> PROVIDED DATA
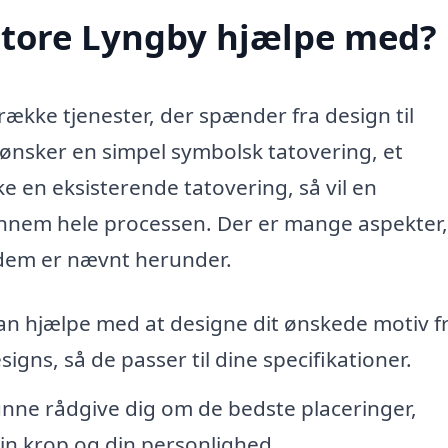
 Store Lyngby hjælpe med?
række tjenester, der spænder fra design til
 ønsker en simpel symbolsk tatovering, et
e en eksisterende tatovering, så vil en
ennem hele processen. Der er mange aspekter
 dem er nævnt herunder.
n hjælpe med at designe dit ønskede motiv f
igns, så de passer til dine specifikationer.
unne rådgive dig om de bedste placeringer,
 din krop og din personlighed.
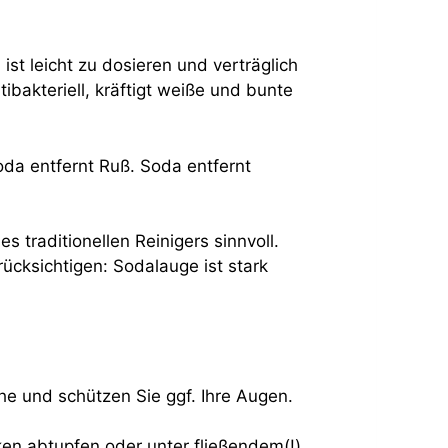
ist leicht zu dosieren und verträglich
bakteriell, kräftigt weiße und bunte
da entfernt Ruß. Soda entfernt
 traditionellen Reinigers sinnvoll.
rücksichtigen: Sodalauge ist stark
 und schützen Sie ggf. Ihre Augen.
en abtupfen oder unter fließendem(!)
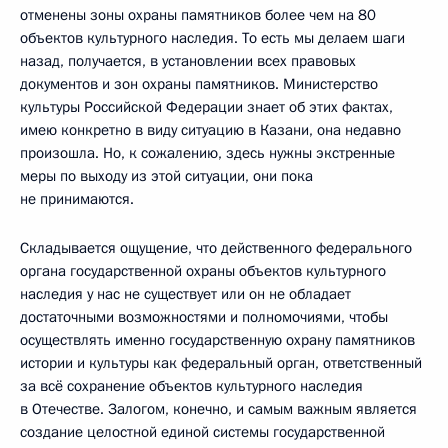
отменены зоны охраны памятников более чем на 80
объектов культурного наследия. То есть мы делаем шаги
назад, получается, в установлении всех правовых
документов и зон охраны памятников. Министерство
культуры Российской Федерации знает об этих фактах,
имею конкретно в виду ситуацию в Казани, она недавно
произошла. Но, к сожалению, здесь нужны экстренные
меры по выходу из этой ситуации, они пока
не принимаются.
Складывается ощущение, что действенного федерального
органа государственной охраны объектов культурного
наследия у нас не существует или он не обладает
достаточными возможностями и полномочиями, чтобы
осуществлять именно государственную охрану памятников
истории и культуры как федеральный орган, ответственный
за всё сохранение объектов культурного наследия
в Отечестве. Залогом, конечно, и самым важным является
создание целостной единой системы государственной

---

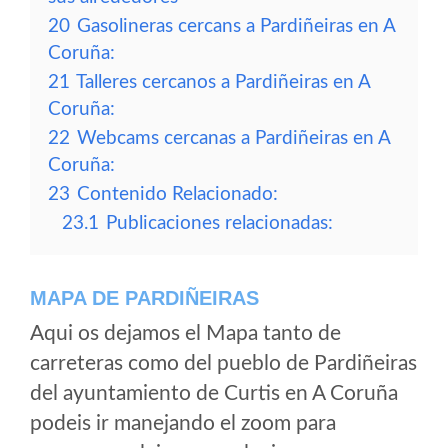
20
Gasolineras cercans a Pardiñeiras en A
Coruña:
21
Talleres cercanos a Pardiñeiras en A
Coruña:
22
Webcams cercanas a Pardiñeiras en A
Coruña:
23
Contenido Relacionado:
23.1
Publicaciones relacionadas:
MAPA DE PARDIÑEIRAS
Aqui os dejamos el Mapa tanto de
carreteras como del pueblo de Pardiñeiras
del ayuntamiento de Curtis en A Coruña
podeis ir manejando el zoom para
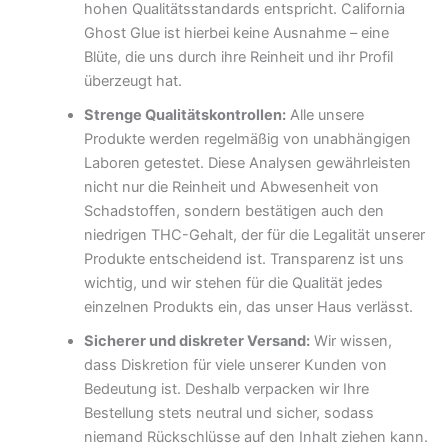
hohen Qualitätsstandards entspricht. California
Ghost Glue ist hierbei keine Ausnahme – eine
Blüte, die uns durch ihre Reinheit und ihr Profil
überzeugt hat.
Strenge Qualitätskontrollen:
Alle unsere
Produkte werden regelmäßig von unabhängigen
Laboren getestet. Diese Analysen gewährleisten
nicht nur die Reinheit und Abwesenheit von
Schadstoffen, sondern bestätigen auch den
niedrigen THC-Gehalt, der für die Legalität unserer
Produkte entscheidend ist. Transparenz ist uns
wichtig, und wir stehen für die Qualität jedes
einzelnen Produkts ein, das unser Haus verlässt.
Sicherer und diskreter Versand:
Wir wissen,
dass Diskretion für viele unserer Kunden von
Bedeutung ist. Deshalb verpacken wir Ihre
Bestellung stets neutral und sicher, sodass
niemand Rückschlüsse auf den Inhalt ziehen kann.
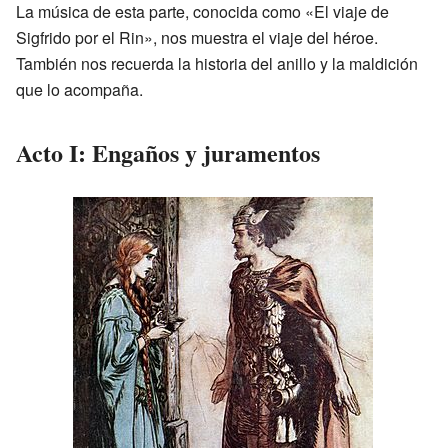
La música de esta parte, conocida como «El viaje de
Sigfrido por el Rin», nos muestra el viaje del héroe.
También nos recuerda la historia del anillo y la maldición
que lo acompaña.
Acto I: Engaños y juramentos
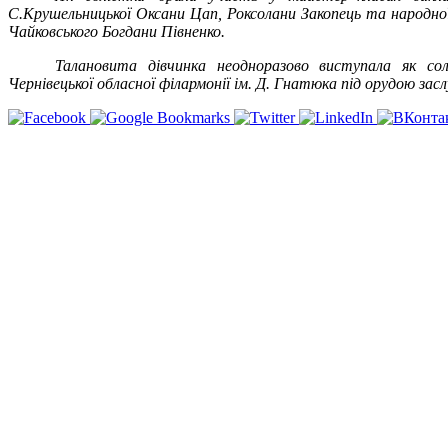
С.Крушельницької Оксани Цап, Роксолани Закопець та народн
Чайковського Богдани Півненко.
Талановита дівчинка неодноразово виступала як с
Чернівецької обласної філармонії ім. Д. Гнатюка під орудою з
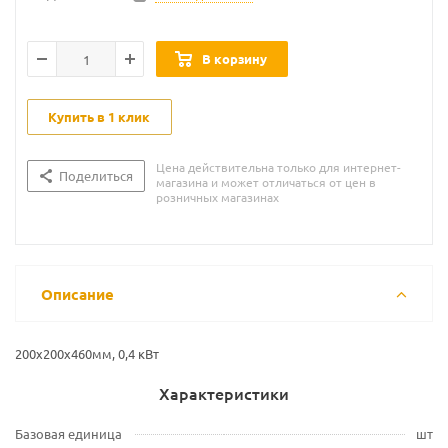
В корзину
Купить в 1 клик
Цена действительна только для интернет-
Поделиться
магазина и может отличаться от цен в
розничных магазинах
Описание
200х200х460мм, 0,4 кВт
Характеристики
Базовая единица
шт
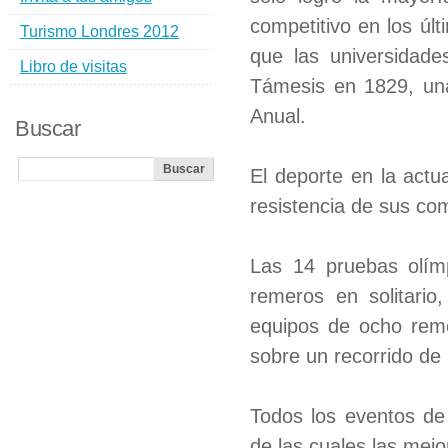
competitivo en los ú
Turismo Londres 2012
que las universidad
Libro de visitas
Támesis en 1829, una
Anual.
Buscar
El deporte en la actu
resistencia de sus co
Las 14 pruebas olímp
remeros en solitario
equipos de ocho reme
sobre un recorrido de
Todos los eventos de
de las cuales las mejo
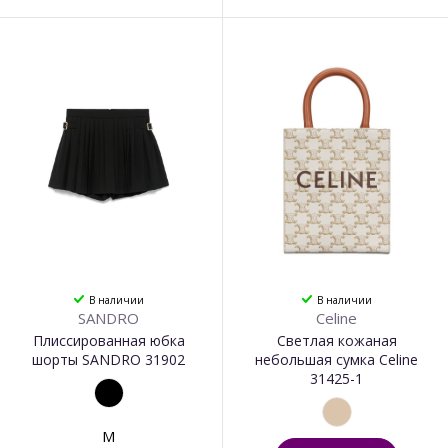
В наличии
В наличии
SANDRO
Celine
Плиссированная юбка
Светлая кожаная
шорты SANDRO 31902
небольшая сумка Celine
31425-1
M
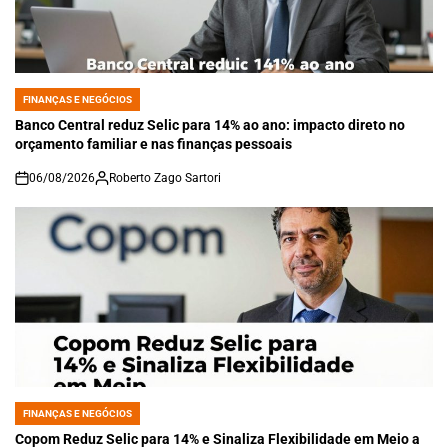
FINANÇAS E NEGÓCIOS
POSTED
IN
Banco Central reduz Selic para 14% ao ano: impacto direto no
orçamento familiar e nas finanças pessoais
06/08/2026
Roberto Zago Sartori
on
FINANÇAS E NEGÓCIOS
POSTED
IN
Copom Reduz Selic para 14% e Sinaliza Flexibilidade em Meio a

> PROBLEM DETAILS
Retype the part of the items that opens with the line containing "Store Lyngby hjælpe med?" and closes with the line containing "en abtupfen oder unter fließendem(!)", keeping both of those lines and leaving out the pictures.

> OUTPUT FOR THIS EXERCISE
 Store Lyngby hjælpe med?
række tjenester, der spænder fra design til
 ønsker en simpel symbolsk tatovering, et
e en eksisterende tatovering, så vil en
ennem hele processen. Der er mange aspekter
 dem er nævnt herunder.
n hjælpe med at designe dit ønskede motiv f
igns, så de passer til dine specifikationer.
unne rådgive dig om de bedste placeringer,
 din krop og din personlighed.
ist leicht zu dosieren und verträglich
bakteriell, kräftigt weiße und bunte
da entfernt Ruß. Soda entfernt
 traditionellen Reinigers sinnvoll.
rücksichtigen: Sodalauge ist stark
 und schützen Sie ggf. Ihre Augen.
en abtupfen oder unter fließendem(!)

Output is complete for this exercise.